→ Task instructions
1. Print the section of the forum post on non-inertial reference frames from "What are the" up to and including "reasoning has failed.", with no changes.
2. In the forum post on non-inertial reference frames, what length is given for the crane boom?

→ Passage provided
===============
What are the fundamentals of motion in a non-inertial reference frame? First of all, note that I understand what is considered off and on topic here. I'm posting this because I likely lack some sort of conceptual understanding of motion in non-inertial reference frames, and I genuinely wish to understand where my reasoning has failed.

In this problem we are given that $$\omega_{1}$$=0.25rad/s and $$\omega_{2}$$=0.4rad/s, the length of the crane boom, denoted as $$x_{B/A}$$, is 20ft. Additionally, all angular velocity is constant, i.e. $$\alpha$$=0. Similarly, u=1.5ft/s and $$\frac{du}{dt}$$=0.

I'm trying to find out what the acceleration of point B with respect to A is in this instant.

I began by using given equations for motion in a non-inertial reference frame: $$a_{B/A}$$=$$\alpha \times r_{B/A}$$ + $$\omega \times (\omega \times r_{B/A})$$ + $$2\omega \times (\frac{dr_{B/A}}{dt})_{Oxy}$$ + $$(\frac{d^{2}r_{B/A}}{dt^{2}})_{Oxy}$$

This yields the following:
$$a_{B/A}$$=0$$\times \begin{bmatrix} 0 \\ 20\sin{30} \\ 20\cos{30}\end{bmatrix}$$ + $$\begin{bmatrix}0.4 \\ 0.25 \\ 0\end{bmatrix} \times \left(\begin{bmatrix}0.4 \\ 0.25 \\ 0\end{bmatrix} \times \begin{bmatrix} 0 \\ 20\sin{30}\\20\cos{30}\end{bmatrix}\right)$$+$$2\begin{bmatrix}0.4\\0.25\\0\end{bmatrix}\times\begin{bmatrix} 0 \\ 1.5\sin{30} \\1.5\cos{30}\end{bmatrix}$$+0=$$\begin{bmatrix}1.65 \\ -2.64\\-3.25\end{bmatrix}$$

Curiously, the y and z components of my answer are correct, but the x component is off by 1: it should be 2.65.
===============
→ Material provided
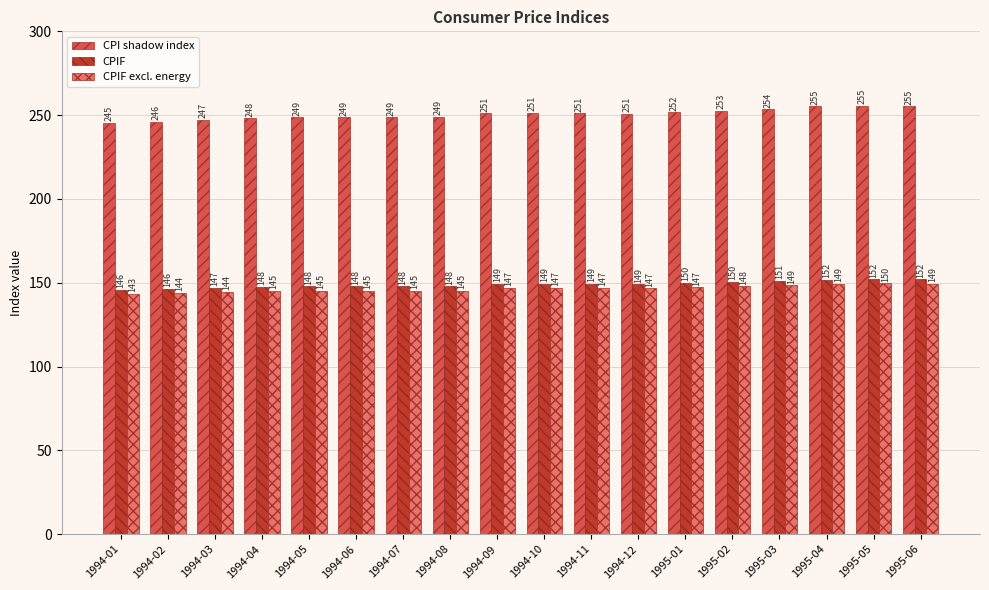

What are all the series names shown in the legend?

CPI shadow index, CPIF, CPIF excl. energy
===============
→ Solution list
1.
What are the fundamentals of motion in a non-inertial reference frame? First of all, note that I understand what is considered off and on topic here. I'm posting this because I likely lack some sort of conceptual understanding of motion in non-inertial reference frames, and I genuinely wish to understand where my reasoning has failed.

2. The crane boom is 20 ft long.